#### EXERCISE OBJECTIVE
Exact repetition, pictures omitted: give every record below again.

___ RECORDS SUPPLIED

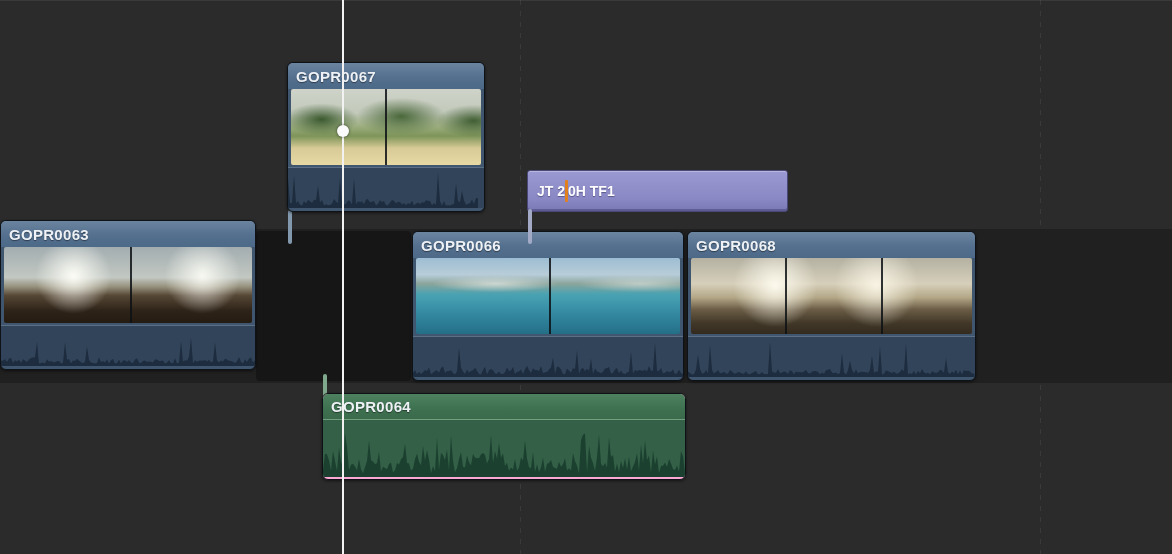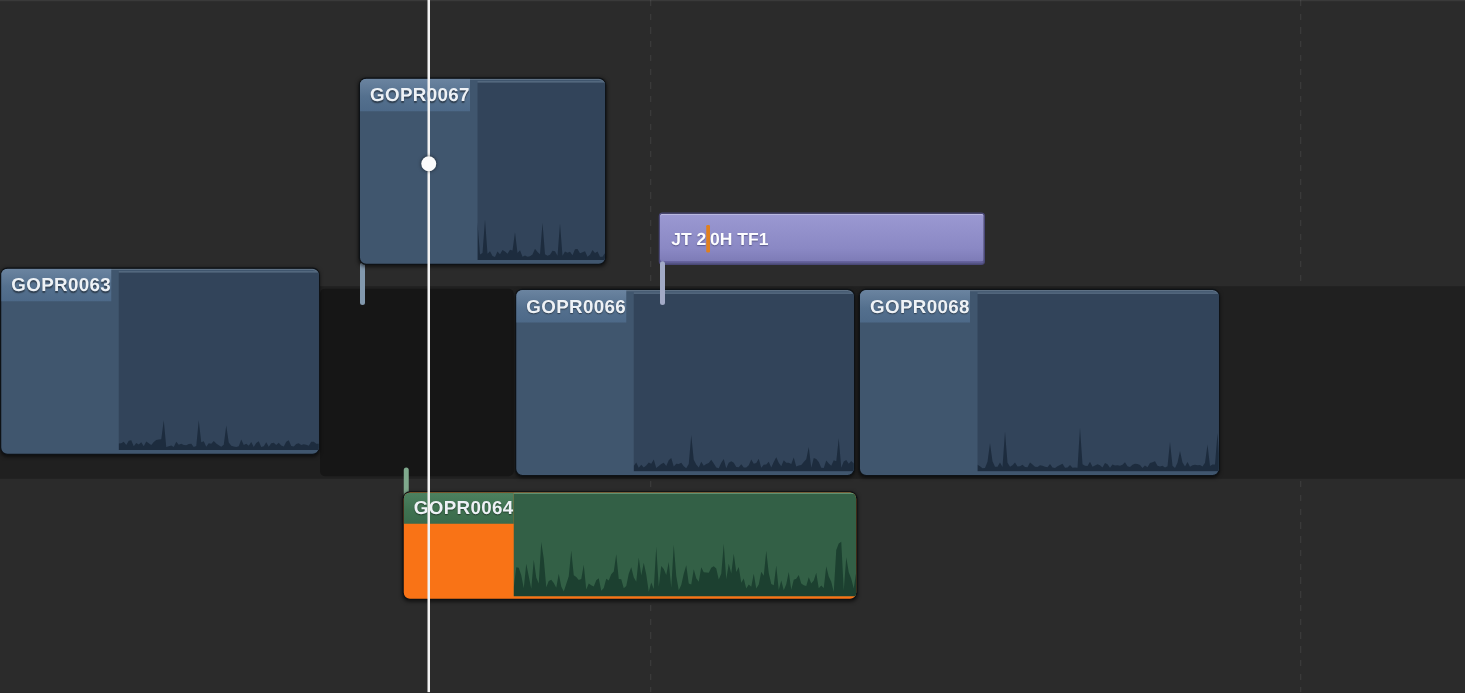--- a/index.html
+++ b/index.html
@@ -18,39 +18,39 @@
   }
   .gap-clip{
     position:absolute;left:256px;top:231px;width:155px;height:150px;
     background:#161616;border-radius:4px;z-index:3;
   }
   
   .clip{
     position:absolute;border-radius:6px;overflow:hidden;z-index:10;
     border:1px solid #0e1216;box-sizing:border-box;
     box-shadow:0 1px 3px rgba(0,0,0,0.55), inset 0 1px 0 rgba(255,255,255,0.16);
-    display:flex;flex-direction:row;
+    display:flex;flex-direction:column;
   }
   .clip.video{background:#40566e;}
   .clip-header{
     height:26px;flex:none;display:flex;align-items:center;padding-left:8px;
     font-size:15px;font-weight:bold;color:#eef2f6;letter-spacing:.3px;
     text-shadow:0 1px 1px rgba(0,0,0,0.45);
     background:linear-gradient(180deg,#6b84a0,#54708e 55%,#4d6988);
   }
   .filmstrip{flex:none;height:76px;margin:0 3px;border-radius:2px;}
   .audio-region{
     flex:1;position:relative;margin:2px 0 3px 0;
     background:#32445a;border-top:1px solid rgba(170,195,220,0.35);
     color:#1d2c3e; 
   }
   .audio-region svg{position:absolute;left:0;bottom:0;display:block;}
 
   .clip-gopr0067{left:287px;top:62px;width:198px;height:150px;}
-  .clip-gopr0063{left:0px;top:214px;width:256px;height:150px;justify-content:flex-end;}
+  .clip-gopr0063{left:0px;top:220px;width:256px;height:150px;justify-content:flex-end;}
   .clip-gopr0066{left:412px;top:231px;width:272px;height:150px;}
   .clip-gopr0068{left:687px;top:231px;width:289px;height:150px;text-align:right;}
 
   
   .strip-0067{background:
     repeating-linear-gradient(90deg,transparent 0 94px,rgba(12,16,20,0.85) 94px 96px),
     radial-gradient(ellipse 60px 26px at 16% 40%,rgba(52,84,40,0.95),transparent 62%),
     radial-gradient(ellipse 72px 30px at 58% 36%,rgba(62,94,46,0.9),transparent 62%),
     radial-gradient(ellipse 60px 26px at 96% 42%,rgba(52,84,40,0.9),transparent 62%),
     linear-gradient(180deg,#cfd3c9 0%,#c2c9ba 32%,#9fb083 48%,#7d9459 62%,#d9cb97 78%,#e7d9a4 100%);}
@@ -79,21 +79,21 @@
     display:flex;align-items:center;padding-left:9px;
     font-size:14px;font-weight:bold;color:#fdfdff;
     text-shadow:0 1px 1px rgba(40,40,80,0.5);
   }
   .text-caret{
     display:inline-block;width:3px;height:22px;margin:0 0px;
     background:#e0801e;vertical-align:middle;border-radius:1px;
   }
 
   
-  .clip.audio-clip{background:#f97316;z-index:10;justify-content:center;}
+  .clip.audio-clip{background:#f9a8d4;z-index:10;justify-content:center;}
   .clip-gopr0064{left:322px;top:393px;width:364px;height:87px;}
   .audio-clip .clip-header{
     height:25px;background:linear-gradient(180deg,#4d8160,#3f7251 55%,#3a6a4b);
   }
   .audio-clip .audio-region{
     background:#336046;border-top:1px solid rgba(160,215,175,0.55);
     color:#1c4030;margin:0 0 2px 0;
   }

______

#### REPLY TO THE EXERCISE
--- a/index.html
+++ b/index.html
@@ -18,39 +18,39 @@
   }
   .gap-clip{
     position:absolute;left:256px;top:231px;width:155px;height:150px;
     background:#161616;border-radius:4px;z-index:3;
   }
   
   .clip{
     position:absolute;border-radius:6px;overflow:hidden;z-index:10;
     border:1px solid #0e1216;box-sizing:border-box;
     box-shadow:0 1px 3px rgba(0,0,0,0.55), inset 0 1px 0 rgba(255,255,255,0.16);
-    display:flex;flex-direction:row;
+    display:flex;flex-direction:column;
   }
   .clip.video{background:#40566e;}
   .clip-header{
     height:26px;flex:none;display:flex;align-items:center;padding-left:8px;
     font-size:15px;font-weight:bold;color:#eef2f6;letter-spacing:.3px;
     text-shadow:0 1px 1px rgba(0,0,0,0.45);
     background:linear-gradient(180deg,#6b84a0,#54708e 55%,#4d6988);
   }
   .filmstrip{flex:none;height:76px;margin:0 3px;border-radius:2px;}
   .audio-region{
     flex:1;position:relative;margin:2px 0 3px 0;
     background:#32445a;border-top:1px solid rgba(170,195,220,0.35);
     color:#1d2c3e; 
   }
   .audio-region svg{position:absolute;left:0;bottom:0;display:block;}
 
   .clip-gopr0067{left:287px;top:62px;width:198px;height:150px;}
-  .clip-gopr0063{left:0px;top:214px;width:256px;height:150px;justify-content:flex-end;}
+  .clip-gopr0063{left:0px;top:220px;width:256px;height:150px;justify-content:flex-end;}
   .clip-gopr0066{left:412px;top:231px;width:272px;height:150px;}
   .clip-gopr0068{left:687px;top:231px;width:289px;height:150px;text-align:right;}
 
   
   .strip-0067{background:
     repeating-linear-gradient(90deg,transparent 0 94px,rgba(12,16,20,0.85) 94px 96px),
     radial-gradient(ellipse 60px 26px at 16% 40%,rgba(52,84,40,0.95),transparent 62%),
     radial-gradient(ellipse 72px 30px at 58% 36%,rgba(62,94,46,0.9),transparent 62%),
     radial-gradient(ellipse 60px 26px at 96% 42%,rgba(52,84,40,0.9),transparent 62%),
     linear-gradient(180deg,#cfd3c9 0%,#c2c9ba 32%,#9fb083 48%,#7d9459 62%,#d9cb97 78%,#e7d9a4 100%);}
@@ -79,21 +79,21 @@
     display:flex;align-items:center;padding-left:9px;
     font-size:14px;font-weight:bold;color:#fdfdff;
     text-shadow:0 1px 1px rgba(40,40,80,0.5);
   }
   .text-caret{
     display:inline-block;width:3px;height:22px;margin:0 0px;
     background:#e0801e;vertical-align:middle;border-radius:1px;
   }
 
   
-  .clip.audio-clip{background:#f97316;z-index:10;justify-content:center;}
+  .clip.audio-clip{background:#f9a8d4;z-index:10;justify-content:center;}
   .clip-gopr0064{left:322px;top:393px;width:364px;height:87px;}
   .audio-clip .clip-header{
     height:25px;background:linear-gradient(180deg,#4d8160,#3f7251 55%,#3a6a4b);
   }
   .audio-clip .audio-region{
     background:#336046;border-top:1px solid rgba(160,215,175,0.55);
     color:#1c4030;margin:0 0 2px 0;
   }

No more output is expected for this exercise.